Tornata a casa dopo un po’ riuscì a farla riparare, dovette ricapire come funzionava perché nel frattempo se l’era dimenticato, e iniziò di nuovo a fotografare, ma ancora con parsimonia, per le solite ragioni.
Nel frattempo uscirono i telefonini che fotografavano, e fu una svolta.
All’inizio continuò con la macchina e qualcosa col cellulare, poi capitolò e cedette a quest’ultimo perché era molto più facile, cadde ogni remora, iniziò a scattare senza vergogna; lei che aveva sempre deriso quelle frotte di turisti che non guardavano quello che vedevano se non per immortalarlo in foto, quelli che sgomitavano per arrivare prima al quadro o allo scorcio da riprendere, che ti urtavano mentre ti passavano avanti e ti si mettevano davanti per godere dell’inquadratura migliore, che vedevano solo attraverso l’obiettivo ed erano ciechi per il resto, certe volte scattavano così veloci, in batteria, senza inquadrare a rischio di perdere il minimo particolare, mentre camminavano come automi appresso alla guida.
Una volta, in viaggio con una coppia di amici, questi non facevano che fotografare e fotografare, e lei pensava “Ma sono marito e moglie, alla fine del viaggio avranno le stesse foto, duplicate; sembrava avessero ingaggiato una gara a chi le faceva di più o forse meglio, anche fastidioso a vedersi, che senso ha?
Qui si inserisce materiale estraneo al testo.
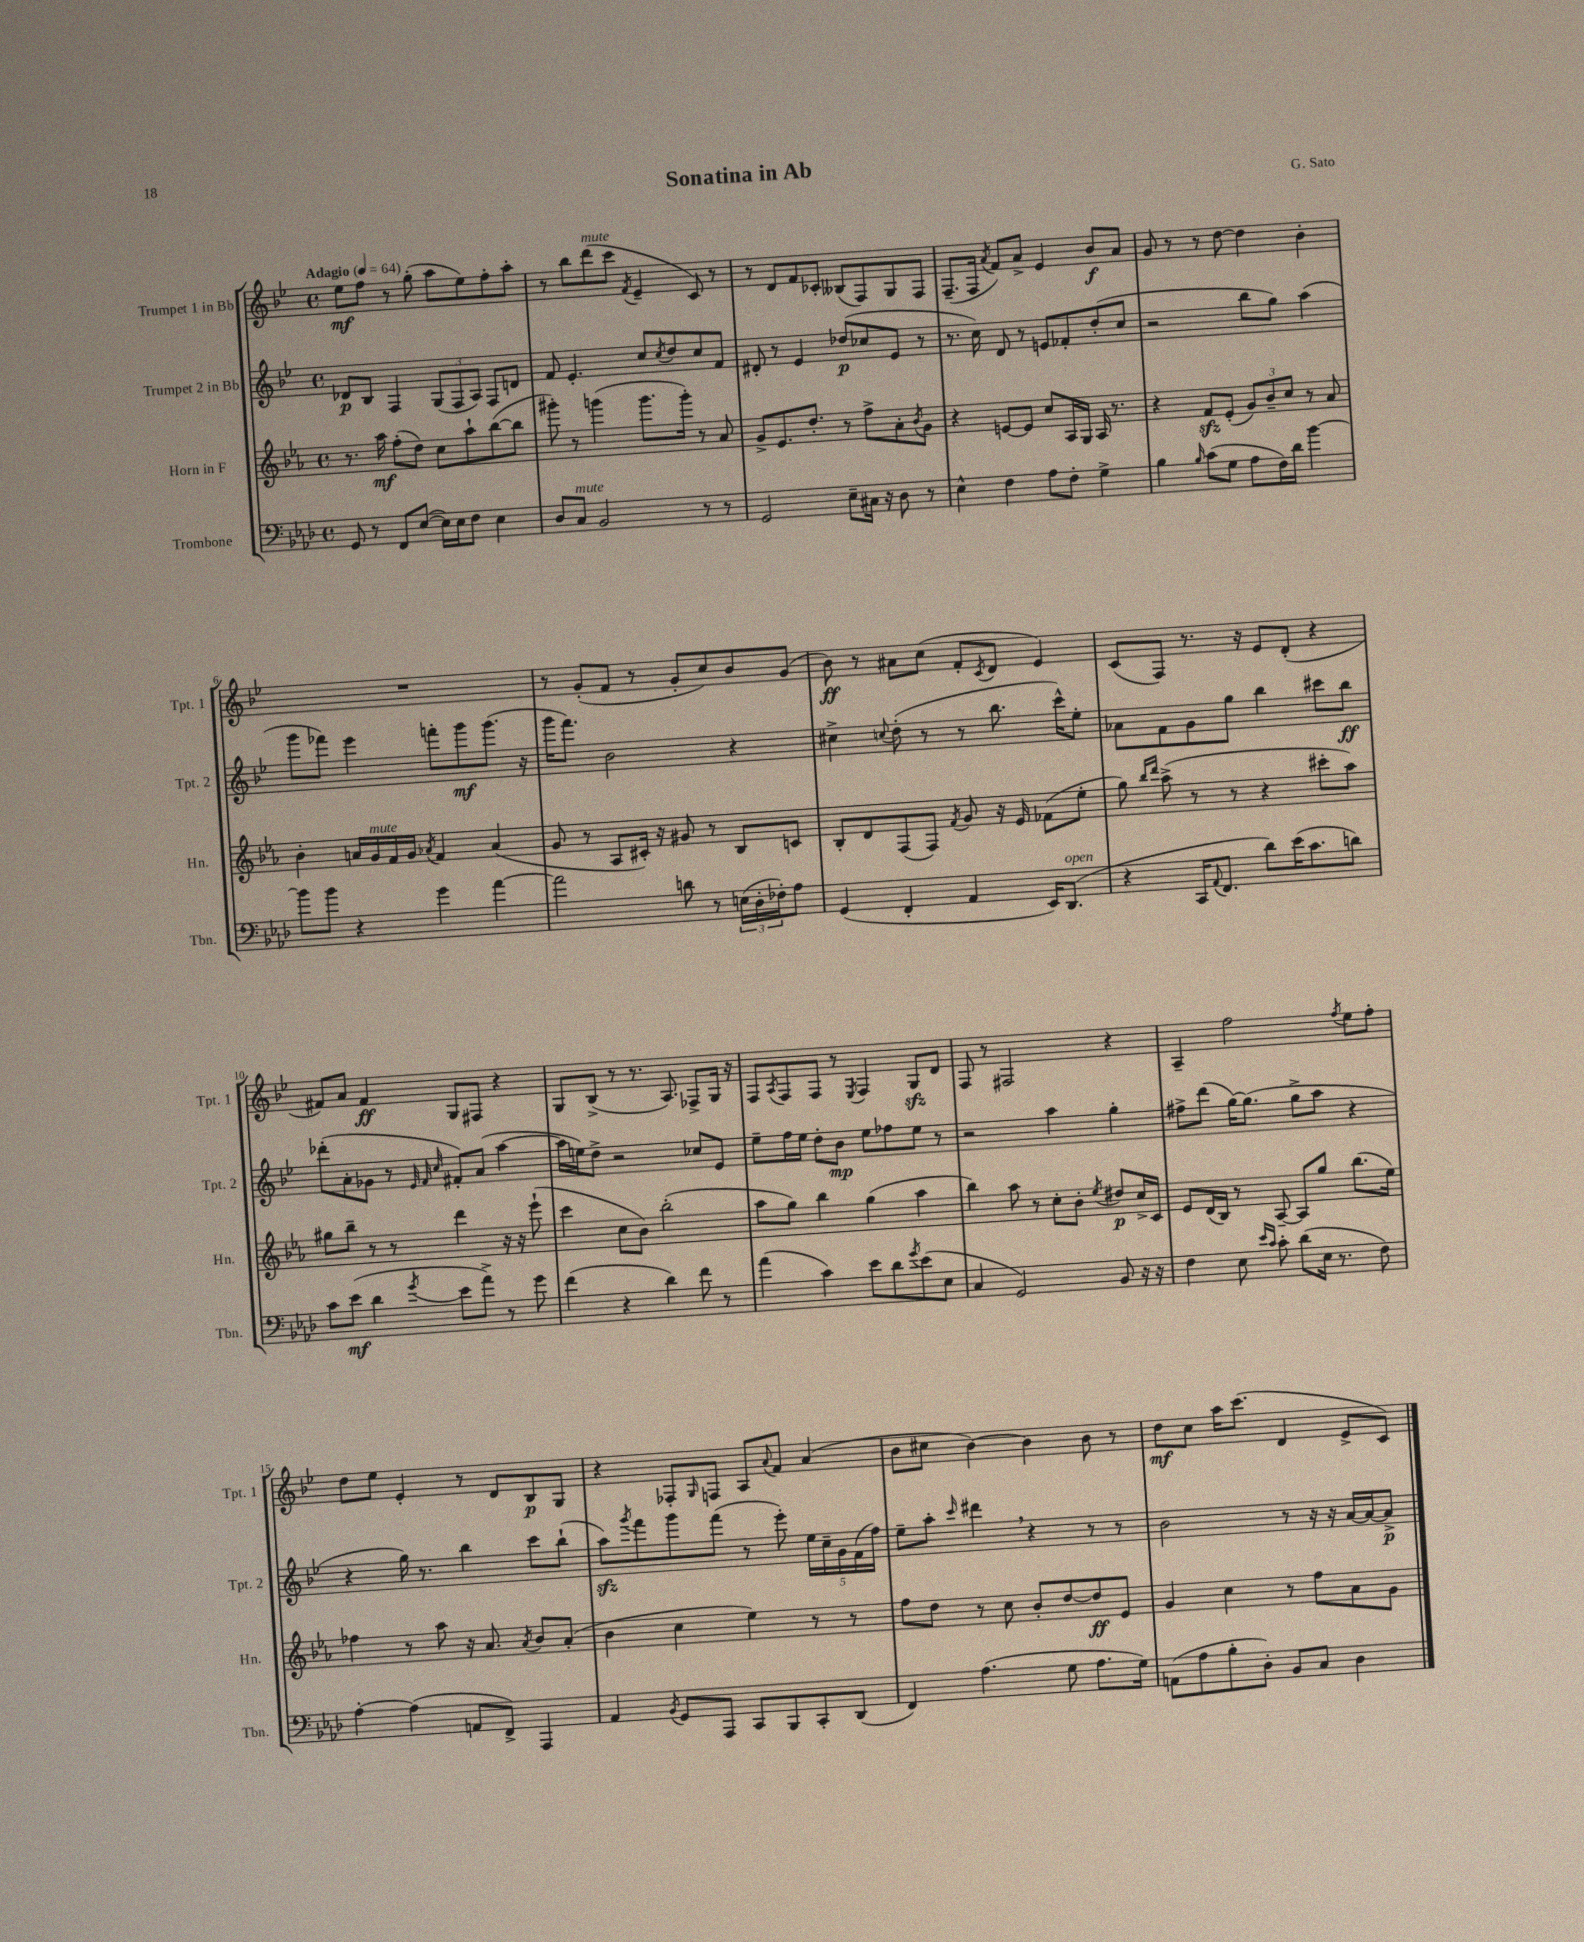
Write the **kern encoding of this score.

Le confronteranno una volta tornati a casa come le figurine? Dubito”
Ora anche lei stava diventando di quelli.
Ossessiva.
Maniacale.
Rendendosi conto che per fotografare, decidendo di farlo simultaneamente nell’istante in cui era attratta da una cosa meritevole di essere ricordata, apprezzata, perdeva il senso di quella cosa.
I suoi occhi, non si spalancavano più a catturare la particolarità di un luogo, la suggestione di uno scorcio, la bellezza di uno sguardo, i mille colori del mare o del cielo, la luminosità della luna; i profumi e gli odori che accompagnano una visione non ci sono nelle foto e si perdono per sempre se i nostri occhi sono solo concentrati a inquadrare ciò che vediamo in un rettangolino. Se una cosa bella non la respiri non puoi farla tua, non la trattieni, non puoi goderne appieno.
E poi, tutte queste foto, fatte anche in serie perché dopo scegli quelle venute meglio, e poi non sai sceglierle, e poi intasano la memoria del telefonino, e poi le vuoi scaricare sul computer ma ci vuole troppo, e poi non sai come succeda ma alcune le memorizzi doppie e altre te le perdi…
Meglio quando con gli occhi catturava l’immagine e se ne riempiva lo sguardo e poi la respirava e nella sua mente restava per sempre e un giorno poi magari un profumo o un colore o un suono gliela avrebbe fatta rivivere.
L’autrice
Maria Teresa Muratore, viterbese, figlia d’arte, biologa di formazione e professione, ha sempre mantenuto viva la passione per la scrittura. Ha pubblicato tre sillogi poetiche: Scartini d’amore (Alter Ego Edizioni, 2013), In terza persona (Augh!Edizioni, 2017), Io, gli altri, la vita, la morte (Transeuropa Edizioni, 2022). Due raccolte di raccontini: Astrazioni dal quotidiano; Alter Ego Edizioni, 2015-Pensieri Vaganti; Dialoghi edizioni, 2020. Ha aperto una pagina Facebook e Instagram “Le parole di Maria Teresa” dove legge passi dei suoi libri. Dal 2019 collabora con la testata online TusciaUp. Un lungo racconto delle cose ritrovate e perse (NOLICA Edizioni, 2021) è il suo primo romanzo breve. Sono seguiti: Io,gli altri, la vita, la morte nel gennaio 2022 e nell’aprile 2024 Storie di torte e lockdown.